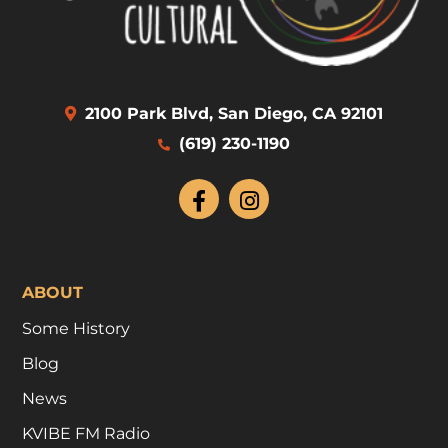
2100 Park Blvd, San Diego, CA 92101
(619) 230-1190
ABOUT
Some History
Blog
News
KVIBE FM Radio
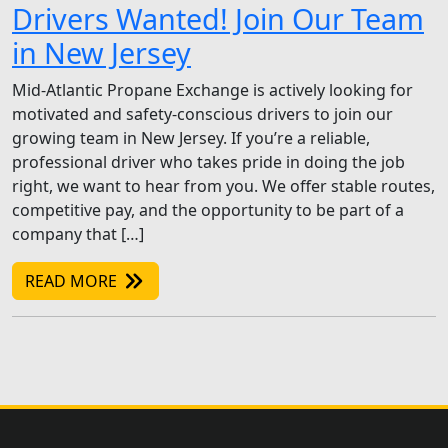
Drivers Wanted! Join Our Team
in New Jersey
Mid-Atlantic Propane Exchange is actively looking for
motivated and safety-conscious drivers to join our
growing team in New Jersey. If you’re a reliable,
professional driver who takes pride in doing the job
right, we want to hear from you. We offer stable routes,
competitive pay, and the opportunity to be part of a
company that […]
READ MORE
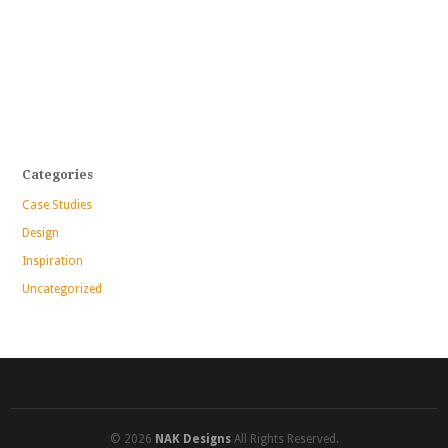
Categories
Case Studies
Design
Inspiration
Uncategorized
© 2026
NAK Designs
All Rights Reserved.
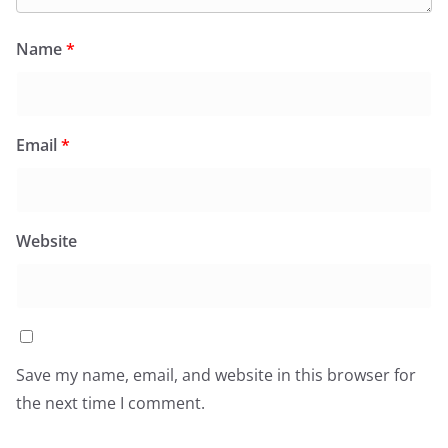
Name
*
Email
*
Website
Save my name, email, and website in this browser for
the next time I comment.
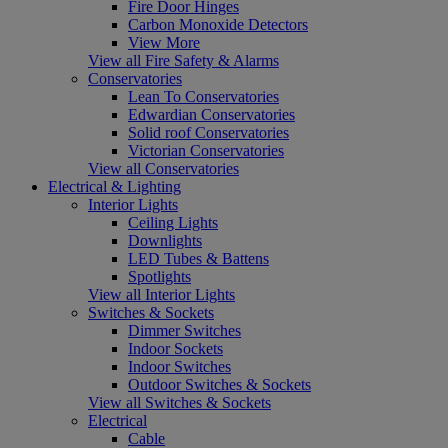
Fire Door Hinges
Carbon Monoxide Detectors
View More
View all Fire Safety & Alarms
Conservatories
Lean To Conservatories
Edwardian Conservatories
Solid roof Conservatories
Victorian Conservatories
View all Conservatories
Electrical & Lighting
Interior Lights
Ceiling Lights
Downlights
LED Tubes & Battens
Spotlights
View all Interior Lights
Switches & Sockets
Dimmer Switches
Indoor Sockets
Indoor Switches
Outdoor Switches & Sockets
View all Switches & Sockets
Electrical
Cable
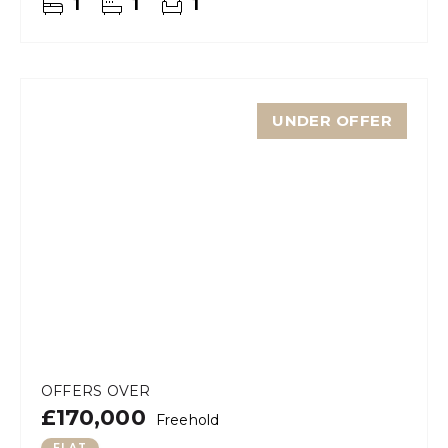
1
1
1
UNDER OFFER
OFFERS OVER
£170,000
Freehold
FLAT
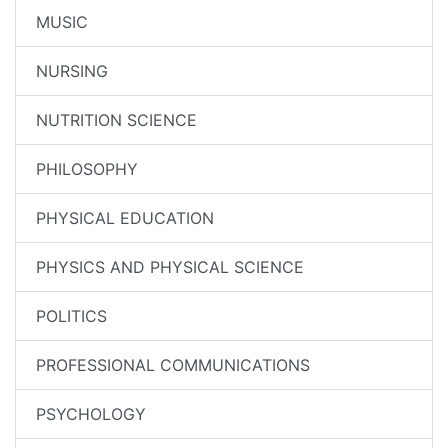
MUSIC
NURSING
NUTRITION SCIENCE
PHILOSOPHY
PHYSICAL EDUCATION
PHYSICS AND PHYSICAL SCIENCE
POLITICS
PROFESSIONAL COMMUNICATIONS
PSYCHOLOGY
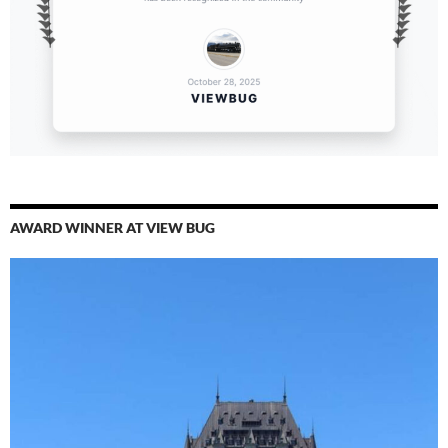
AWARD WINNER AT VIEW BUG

■ **Exercise**
Print exactly, with no pictures, the lines above from the one that holds "View all Fire Safety & Alarms" through the one that holds "PHYSICS AND PHYSICAL SCIENCE", both of them included.

■ **Written response**
View all Fire Safety & Alarms
Conservatories
Lean To Conservatories
Edwardian Conservatories
Solid roof Conservatories
Victorian Conservatories
View all Conservatories
Electrical & Lighting
Interior Lights
Ceiling Lights
Downlights
LED Tubes & Battens
Spotlights
View all Interior Lights
Switches & Sockets
Dimmer Switches
Indoor Sockets
Indoor Switches
Outdoor Switches & Sockets
View all Switches & Sockets
Electrical
Cable
1
1
1
UNDER OFFER
OFFERS OVER
£170,000
Freehold
FLAT
MUSIC
NURSING
NUTRITION SCIENCE
PHILOSOPHY
PHYSICAL EDUCATION
PHYSICS AND PHYSICAL SCIENCE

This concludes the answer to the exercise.